__PROBLEM DESCRIPTION__: Below are some records; output exactly the lines from the line with "United States v." to the line with "August 6, 2026", both ends kept, and nothing more.

Dataset entries:
-- Opening Marker --

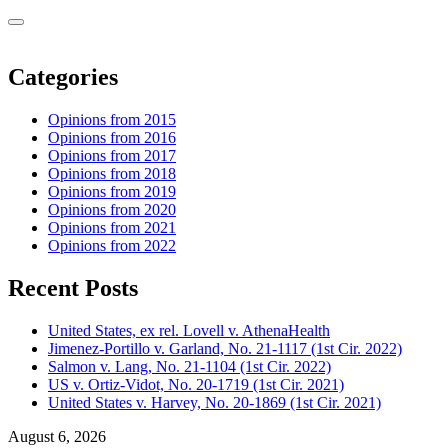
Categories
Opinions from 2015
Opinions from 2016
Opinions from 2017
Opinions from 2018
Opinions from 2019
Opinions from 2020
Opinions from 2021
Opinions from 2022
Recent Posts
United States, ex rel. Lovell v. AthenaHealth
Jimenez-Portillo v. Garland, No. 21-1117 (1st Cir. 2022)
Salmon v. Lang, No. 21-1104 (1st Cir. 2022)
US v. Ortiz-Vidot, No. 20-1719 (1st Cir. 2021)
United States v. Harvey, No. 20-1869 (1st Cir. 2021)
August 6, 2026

-- Closing Marker --
-- Opening Marker --

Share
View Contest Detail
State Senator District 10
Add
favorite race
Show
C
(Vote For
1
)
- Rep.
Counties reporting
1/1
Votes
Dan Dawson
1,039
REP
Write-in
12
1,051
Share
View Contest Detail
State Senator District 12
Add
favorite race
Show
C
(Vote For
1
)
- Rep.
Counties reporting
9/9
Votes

-- Closing Marker --

__OUTPUT BELOW__:
United States v. Harvey, No. 20-1869 (1st Cir. 2021)
August 6, 2026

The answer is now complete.